* [Textabschnitt]
Besessen von Chris Cornell

Was entsteht, ist Garbage, ein Album wie ein Leuchtfeuer. Noise Pop, könnte man fast sagen, trügerisch eingängige Songs, oberflächlich simpel und leicht konsumierbar, aber voller Untiefen, voller Ecken und scharfer Kanten. Musikalisch ist das Debüt eine Hydra, ein vielarmiges Alternative-Rock-Wunderwesen. Inhaltlich beschriebt es die Band als „gemeinsame Psychotherapie-Sitzung, in der persönliche Dämonen unterschiedlicher Größe und Bedeutung ausgetrieben, verunglimpft, gerächt und zur Ruhe gebracht werden.“

Der Song Fix Me Now heißt ursprünglich Chris Cornell, weil Shirley Manson damals regelrecht besessen vom Soundgarden-Sänger ist. Überhaupt nimmt Shirley Manson von Anfang an das Zepter in die Hand und singt über das, was ihr wichtig ist. Ideen ihrer Bandkollegen nimmt sie gern an, hat aber das letzte Wort.

Vier Millionen verkaufte Exemplare

In Sachen Vermarktung geht Butch Vig einen ungewöhnlichen Weg: Das Album wird damals ohne Bio bemustert, niemand weiß, dass er ein Teil der Band ist. Er will keine Aufmerksamkeit auf sich lenken, nur weil er Nirvana produziert hat. Das Album wird dennoch ein gewaltiger Erfolg – und das eben aufgrund der Musik und nicht aufgrund seines Namens. Die Presse liebt es, MTV liebt Shirley Manson und im Nu sind vier Millionen Exemplare von Garbage verkauft. Sie touren mit den Ssmashing Pumpkins, die Single Stupid Girl wird für einen Grammy nominiert. So kann man anfangen.

Garbage schießen aus dem Nichts nach ganz oben. Und läuten mit ihrem zugleich schroffen und sanften Sound eine neue Ära ein. Das liegt natürlich zu einem sehr großen Teil an Shirley Manson, der neuen Galionsfigur der Alternative-Neunziger. An ihrer Stimme, aber auch an ihrem selbstbestimmten Auftreten zu einer Zeit, in der man Frauen in der Rockmusik noch mehr als heute auf Oberflächlichkeiten reduziert. Damit wird sie zum Role Model für unzählige Künstlerinnen, die nach ihr kommen – von Amy Lee über Florence Welch bis hin zu Billie Eilish und Lana Del Rey.

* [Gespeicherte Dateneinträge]
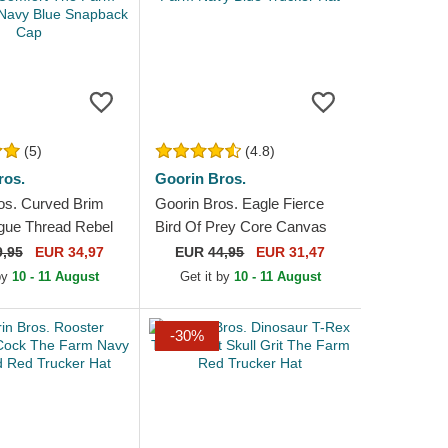
(5)
(4.8)
ros.
Goorin Bros.
os. Curved Brim
Goorin Bros. Eagle Fierce
gue Thread Rebel
Bird Of Prey Core Canvas
omfort The Farm
The Farm Navy Blue Trucker
9,95
EUR 34,97
EUR
44,95
EUR 31,47
 Navy Blue...
Hat
 by
10 - 11 August
Get it by
10 - 11 August
-30%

* [Arbeitsauftrag] Übertrage aus dem Textabschnitt über Garbage den Wortlaut wortgetreu, beginnend mit „Der Song Fix“ und fortlaufend bis einschließlich „das letzte Wort.“.

* [Lösung]
Der Song Fix Me Now heißt ursprünglich Chris Cornell, weil Shirley Manson damals regelrecht besessen vom Soundgarden-Sänger ist. Überhaupt nimmt Shirley Manson von Anfang an das Zepter in die Hand und singt über das, was ihr wichtig ist. Ideen ihrer Bandkollegen nimmt sie gern an, hat aber das letzte Wort.